Find the coefficient of a of the term in the expansion of the binomial.
Binomial
(x^2+3)^12
Term
ax^8
the General term(r+1)
= C(12,r)(x^2)^(12-r)(3^r)
= C(12,r)(x^(24-2r)(3^r)
so ax^8 = C(12,r)(x^(24-2r)(3^r)
then 24-2r = 8
r = 8
It must be the 9th term and it must be
C(12,8)x^8(3^8)
= 495(6561)x^8
so a = 3247695
It wants the number in from of the x^8 term
but in (p+q)^12 = p^12 + 12 p^11 q + 66 p^10 q^2 +220p^9q^3+ 495 p^8q^4 ......

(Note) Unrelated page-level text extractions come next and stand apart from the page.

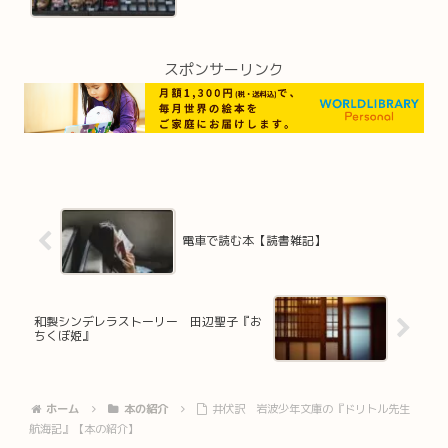
スポンサーリンク
電車で読む本【読書雑記】
和製シンデレラストーリー 田辺聖子『お
ちくぼ姫』
ホーム
本の紹介
井伏訳 岩波少年文庫の『ドリトル先生
航海記』【本の紹介】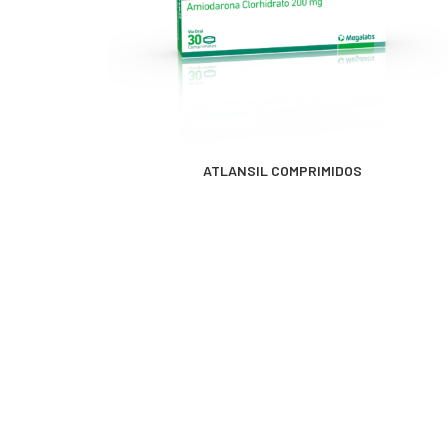
MÁS INFORMACIÓN
ATLANSIL COMPRIMIDOS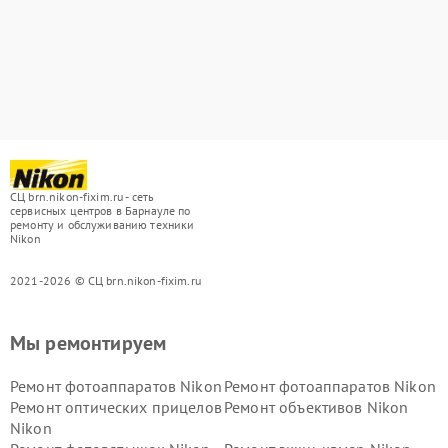
СЦ brn.nikon-fixim.ru - сеть
сервисных центров в Барнауле по
ремонту и обслуживанию техники
Nikon
2021-2026 © СЦ brn.nikon-fixim.ru
Мы ремонтируем
Ремонт фотоаппаратов Nikon
Ремонт фотоаппаратов Nikon
Ремонт оптических прицелов
Ремонт объективов Nikon
Nikon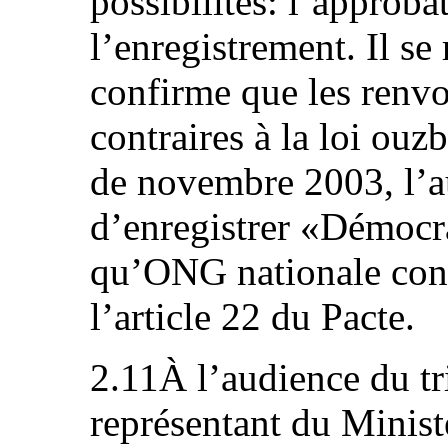
possibilités: l’approba
l’enregistrement. Il se 
confirme que les renv
contraires à la loi ou
de novembre 2003, l’au
d’enregistrer «Démocra
qu’ONG nationale const
l’article 22 du Pacte.
2.11À l’audience du tri
représentant du Ministè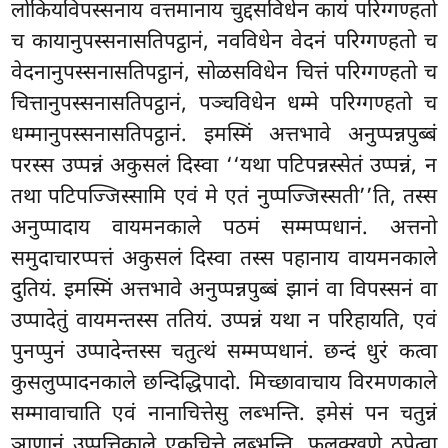
लोकियविपस्सनाय वत्तमानाय चुद्दसविधेन कायं परिग्गण्हतो
च कायानुपस्सनासतिपट्ठानं, नवविधेन वेदनं परिग्गण्हतो च
वेदनानुपस्सनासतिपट्ठानं, सोळसविधेन चित्तं परिग्गण्हतो च
चित्तानुपस्सनासतिपट्ठानं, पञ्चविधेन धम्मे परिग्गण्हतो च
धम्मानुपस्सनासतिपट्ठानं. इमस्मिं अत्तभावे
अनुप्पन्नपुब्बं
परस्स उप्पन्नं अकुसलं दिस्वा ‘‘यथा पटिपन्नस्सेतं उप्पन्नं, न
तथा पटिपज्जिस्सामि एवं मे एतं नुप्पज्जिस्सती’’ति, तस्स
अनुप्पादाय वायमनकाले पठमं सम्मप्पधानं. अत्तनो
समुदाचारप्पत्तं अकुसलं दिस्वा तस्स पहानाय वायमनकाले
दुतियं. इमस्मिं अत्तभावे अनुप्पन्नपुब्बं झानं वा विपस्सनं वा
उप्पादेतुं वायमन्तस्स ततियं. उप्पन्नं यथा न परिहायति, एवं
पुनप्पुनं उप्पादेन्तस्स चतुत्थं सम्मप्पधानं. छन्दं धुरं कत्वा
कुसलुप्पादनकाले छन्दिद्धिपादो. मिच्छावाचाय विरमणकाले
सम्मावाचाति एवं नानाचित्तेसु लब्भन्ति. इमेसं पन चतुन्नं
ञाणानं उप्पत्तिकाले एकचित्ते लब्भन्ति. फलक्खणे ठपेत्वा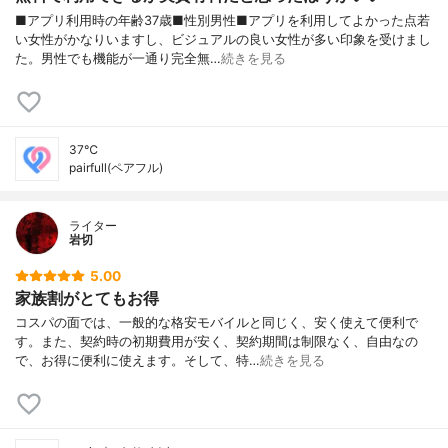
■アプリ利用時の年齢37歳■性別男性■アプリを利用してよかった点若
い女性がかなりいますし、ビジュアルの良い女性が多い印象を受けまし
た。男性でも機能が一通り完全無…
続きを見る
37℃
pairfull(ペアフル)
ライター
岩切
5.00
家族割がとてもお得
コスパの面では、一般的な格安モバイルと同じく、安く使えて便利で
す。また、契約時の初期費用が安く、契約期間は制限なく、自由なの
で、お得に便利に使えます。そして、特…
続きを見る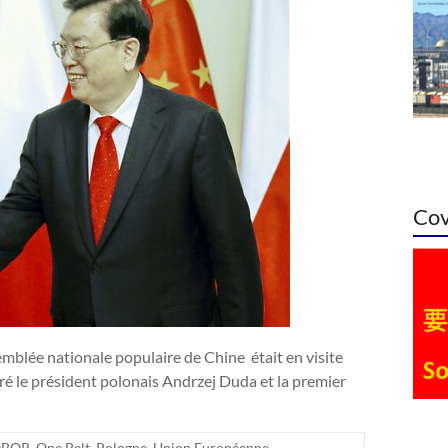
Cov
blée nationale populaire de Chine était en visite
ntré le président polonais Andrzej Duda et la premier
BOR
,
One Belt
,
Pologne
,
Union Européenne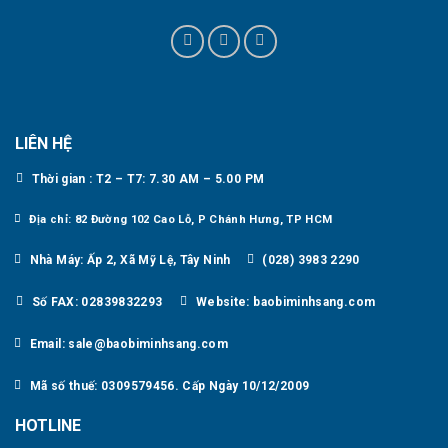
LIÊN HỆ
Thời gian : T2 – T7: 7.30 AM – 5.00 PM
Địa chỉ: 82 Đường 102 Cao Lỗ, P Chánh Hưng, TP HCM
Nhà Máy: Ấp 2, Xã Mỹ Lệ, Tây Ninh
(028) 3983 2290
Số FAX: 02839832293
Website: baobiminhsang.com
Email: sale@baobiminhsang.com
Mã số thuế: 0309579456. Cấp Ngày 10/12/2009
HOTLINE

we want the term with p^4 q^8 (which is the same as the term for p^8q^4) because it is x^2 and not x
If you either use a binomial expansion table or Pascal's triangle or the formula for binomial coefficients the coefficient of the (12,4) term is 495
C(12,4) = C(12,8) = 12!/(4!*8!) = 12*11*10*9 /4*3*2 = 11*5*9 =495
Whoops, sorry, forgot the 3^8
2r³+250
To find the coefficient of the term ax^8 in the expansion of the binomial (x^2 + 3)^12, you can use the binomial theorem. The binomial theorem states that the coefficient of the term with binomial coefficients nCr, where n is the exponent of the binomial and r is the power of x in the term.
For the term ax^8, the power of x is 8. Now let's determine the exponent of the binomial:
Step 1: Expand the binomial (x^2 + 3)^12 using the binomial theorem.

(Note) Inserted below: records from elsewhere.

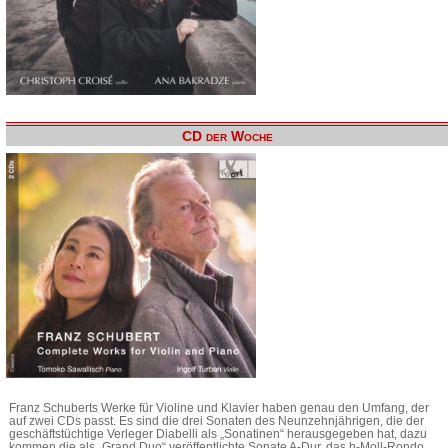
CD der Woche
Franz Schuberts Werke für Violine und Klavier haben genau den Umfang, der
auf zwei CDs passt. Es sind die drei Sonaten des Neunzehnjährigen, die der
geschäftstüchtige Verleger Diabelli als „Sonatinen“ herausgegeben hat, dazu
kommen die als „Grand Duo“ veröffentlichte Sonate A-Dur, das h-Moll-Rondo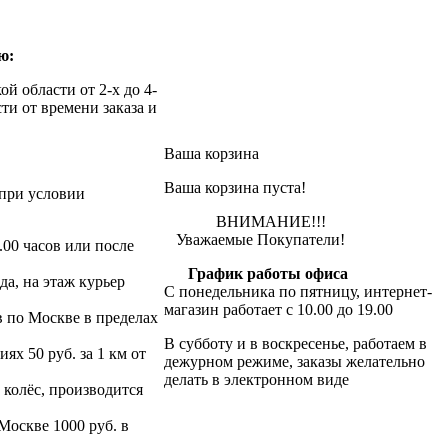
ю:
й области от 2-х до 4-
ти от времени заказа и
Ваша корзина
Ваша корзина пуста!
при условии
ВНИМАНИЕ!!!
Уважаемые Покупатели!
.00 часов или после
График работы офиса
да, на этаж курьер
С понедельника по пятницу, интернет-
магазин работает с 10.00 до 19.00
в по Москве в пределах
В субботу и в воскресенье, работаем в
х 50 руб. за 1 км от
дежурном режиме, заказы желательно
делать в электронном виде
 колёс, производится
 Москве 1000 руб. в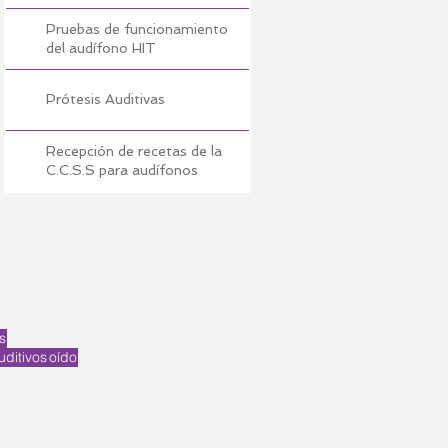
Pruebas de funcionamiento
del audífono HIT
Prótesis Auditivas
Recepción de recetas de la
C.C.S.S para audífonos
s
ditivos
oído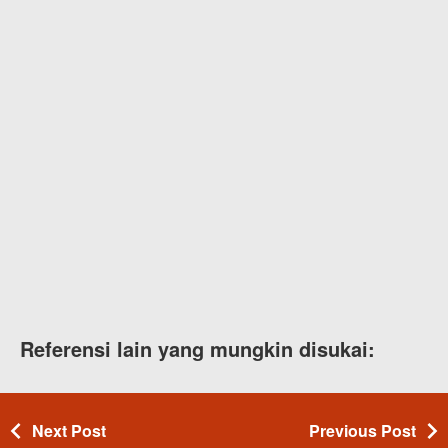
Referensi lain yang mungkin disukai:
Next Post
Previous Post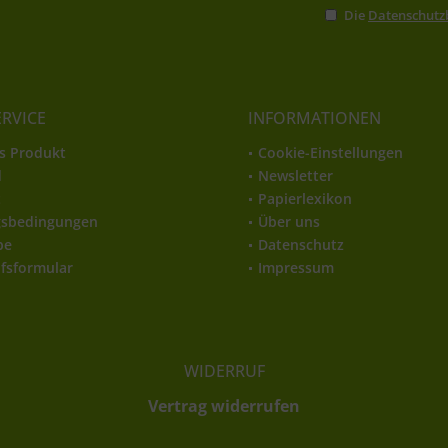
Die
Datenschut
ERVICE
INFORMATIONEN
s Produkt
Cookie-Einstellungen
d
Newsletter
t
Papierlexikon
gsbedingungen
Über uns
be
Datenschutz
fsformular
Impressum
WIDERRUF
Vertrag widerrufen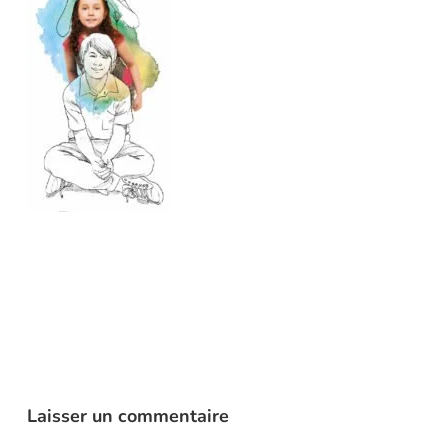
Laisser un commentaire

(x^2 + 3)^n = nC0(x^2)^n + nC1(x^2)^(n-1)*(3^1) + nC2(x^2)^(n-2)*(3^2) + ... + nCr(x^2)^(n-r)*(3^r) + ... + nCn*(3^r)
In this case, n = 12.
Step 2: Identify the term ax^8 within the expansion.
The term ax^8 can be obtained when:
- nCr = a, where r is the number of x^2 terms, and
- (x^2)^r * (3)^(12-r) = x^8.
In other words, we need to solve for r in the equation (x^2)^r * (3)^(12-r) = x^8.
Step 3: Solve for r.
(x^2)^r * 3^(12-r) = x^8
(x^2^r) * (3^(12)) * (3^(-r)) = x^8
(1^r) * (3^(12-r)) * (3^(-r)) = x^8
3^(12-2r) = x^8
Since we have a power of x equal to 8, we can equate the exponents to solve for r:
12 - 2r = 8
-2r = 8 - 12
-2r = -4
r = 2
Step 4: Find the corresponding binomial coefficient.
The coefficient of the term ax^8 is determined by the binomial coefficient nCr, where n = 12 and r = 2:
nCr = 12C2 = 12! / (2!(12-2)!) = 66
Therefore, the coefficient of ax^8 in the expansion of (x^2 + 3)^12 is 66.